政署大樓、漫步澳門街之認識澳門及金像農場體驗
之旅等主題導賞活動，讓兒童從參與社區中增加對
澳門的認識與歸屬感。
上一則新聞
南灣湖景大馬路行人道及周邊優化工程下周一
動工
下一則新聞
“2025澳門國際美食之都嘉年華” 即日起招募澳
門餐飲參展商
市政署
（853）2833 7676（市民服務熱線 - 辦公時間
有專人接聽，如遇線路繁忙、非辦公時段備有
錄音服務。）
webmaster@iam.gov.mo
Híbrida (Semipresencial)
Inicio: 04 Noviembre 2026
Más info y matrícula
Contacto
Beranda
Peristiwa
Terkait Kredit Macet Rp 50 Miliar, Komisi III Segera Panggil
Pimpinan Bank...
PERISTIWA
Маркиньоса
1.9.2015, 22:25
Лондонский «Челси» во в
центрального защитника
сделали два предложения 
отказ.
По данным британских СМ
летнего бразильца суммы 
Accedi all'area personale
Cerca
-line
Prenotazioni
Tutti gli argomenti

....................

**Instruction**
Beginning with the opening line and ending with the final one, transcribe the material exactly.

**Answer area**
政署大樓、漫步澳門街之認識澳門及金像農場體驗
之旅等主題導賞活動，讓兒童從參與社區中增加對
澳門的認識與歸屬感。
上一則新聞
南灣湖景大馬路行人道及周邊優化工程下周一
動工
下一則新聞
“2025澳門國際美食之都嘉年華” 即日起招募澳
門餐飲參展商
市政署
（853）2833 7676（市民服務熱線 - 辦公時間
有專人接聽，如遇線路繁忙、非辦公時段備有
錄音服務。）
webmaster@iam.gov.mo
Híbrida (Semipresencial)
Inicio: 04 Noviembre 2026
Más info y matrícula
Contacto
Beranda
Peristiwa
Terkait Kredit Macet Rp 50 Miliar, Komisi III Segera Panggil
Pimpinan Bank...
PERISTIWA
Маркиньоса
1.9.2015, 22:25
Лондонский «Челси» во в
центрального защитника
сделали два предложения 
отказ.
По данным британских СМ
летнего бразильца суммы 
Accedi all'area personale
Cerca
-line
Prenotazioni
Tutti gli argomenti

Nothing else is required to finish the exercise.